*Consigne écrite A*
Selon l'extrait sur Sarkozy, quels trois thèmes avaient été choisis pour servir de prétexte aux propos présidentiels ?

*Extrait du document*
Sarkozy, caricature de lui-même
Si le fond a changé, la forme est invariante, au point d'en devenir gênante. Sarkozy avait du mal, comme souvent, à maîtriser les contractions de sa mâchoire, à éviter de « s'auto-couper » la parole. On le contemplait balayer l'air de ses gestes amples, le doigt souvent tendu, le regard parfois figé sur ses notes. Il mangeait ses mots comme un garçon trop pressé de convaincre. Il avalait ses arguments, caricaturait des sujets complexes, comme s'il cherchait à nous convaincre qu'il avait compris. On pouvait s'amuser, encore une fois, à recenser les exemples répétés à l'identique de précédentes interventions (les pôles de compétitivité qu'il a lancé en 2004, pour sauver la porcelaine de Limoge; la création du crédit impôt recherche contre l'avis des « fonctionnaires » de Bercy). On attendait aussi ses indignations, on fut à peine déçu (« les pôles de compétitivité qui font pas l'travail, on les délabellise ! »). Trois thèmes avaient été choisis pour servir de prétexte aux propos présidentiels : la stratégie spatiale, l'innovation au service des PME/PMI, et la formation.

*Jeu d'enregistrements*

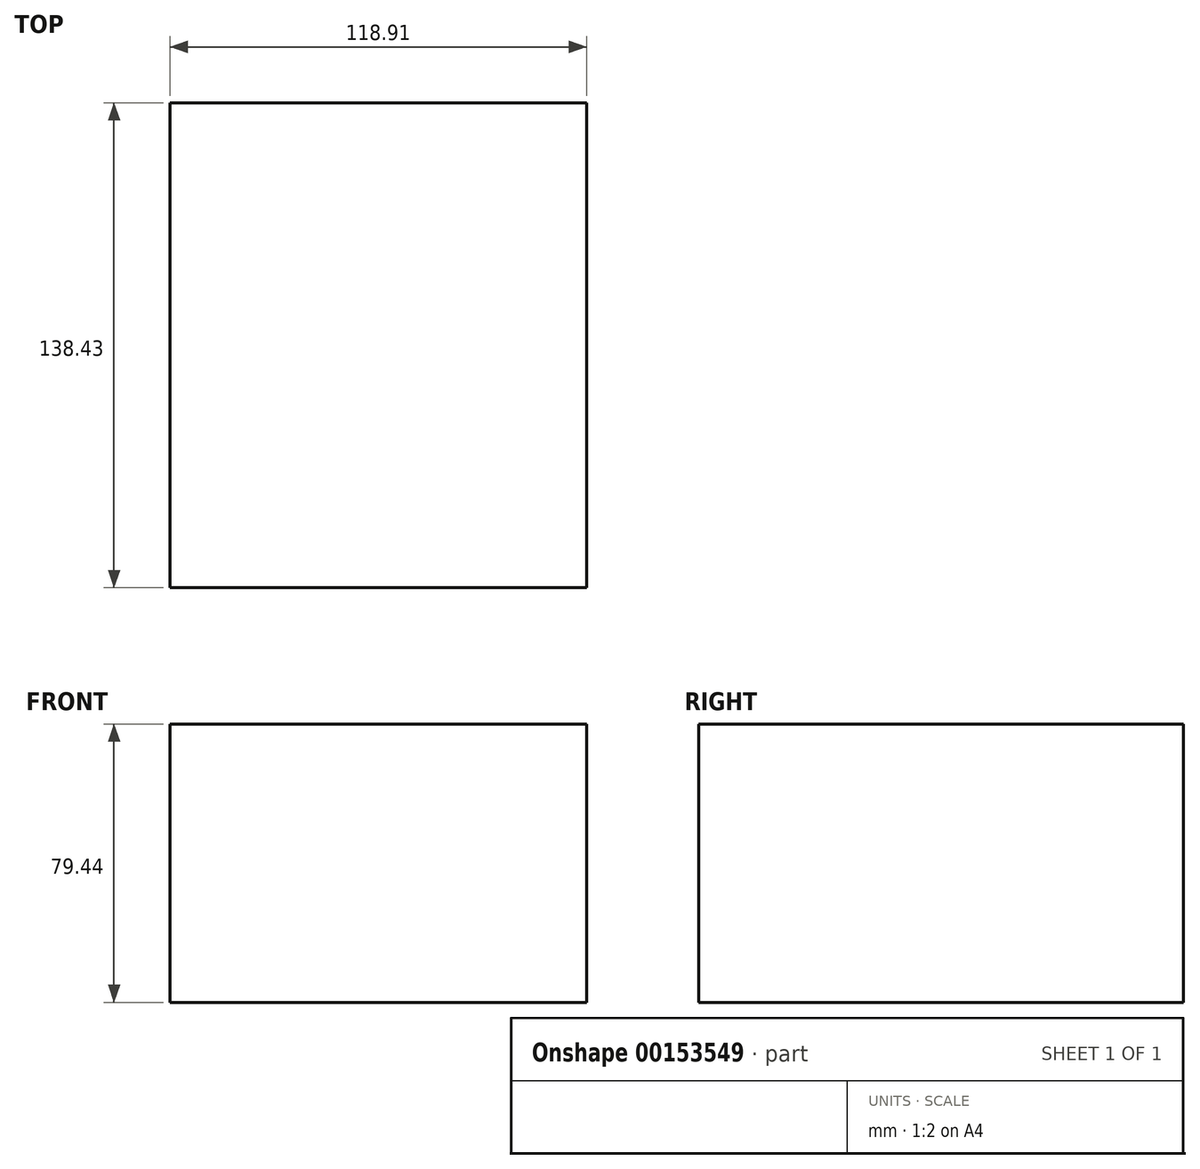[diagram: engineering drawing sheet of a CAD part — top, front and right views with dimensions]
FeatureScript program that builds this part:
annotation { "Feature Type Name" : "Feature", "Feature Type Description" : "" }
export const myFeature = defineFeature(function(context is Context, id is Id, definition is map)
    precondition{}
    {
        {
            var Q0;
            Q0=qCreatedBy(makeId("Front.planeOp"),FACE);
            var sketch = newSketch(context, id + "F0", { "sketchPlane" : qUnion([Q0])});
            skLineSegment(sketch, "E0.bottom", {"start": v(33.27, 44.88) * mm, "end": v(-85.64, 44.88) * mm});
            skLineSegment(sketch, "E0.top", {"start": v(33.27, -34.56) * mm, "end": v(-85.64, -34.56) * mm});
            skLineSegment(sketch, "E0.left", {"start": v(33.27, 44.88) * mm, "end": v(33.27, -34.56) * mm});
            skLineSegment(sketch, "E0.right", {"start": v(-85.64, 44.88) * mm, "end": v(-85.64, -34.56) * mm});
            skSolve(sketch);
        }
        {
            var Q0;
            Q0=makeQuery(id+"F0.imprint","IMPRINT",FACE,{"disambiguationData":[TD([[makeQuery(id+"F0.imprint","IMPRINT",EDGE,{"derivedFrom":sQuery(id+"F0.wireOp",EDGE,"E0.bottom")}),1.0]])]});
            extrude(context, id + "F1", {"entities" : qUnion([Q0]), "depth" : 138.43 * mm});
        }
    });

*Consigne écrite B*
Trouvez toutes les lignes des enregistrements qui contiennent le mot « context », puis recopiez-les.

*Résultat A*
La stratégie spatiale, l'innovation au service des PME/PMI et la formation.

*Résultat B*
export const myFeature = defineFeature(function(context is Context, id is Id, definition is map)
            var sketch = newSketch(context, id + "F0", { "sketchPlane" : qUnion([Q0])});
            extrude(context, id + "F1", {"entities" : qUnion([Q0]), "depth" : 138.43 * mm});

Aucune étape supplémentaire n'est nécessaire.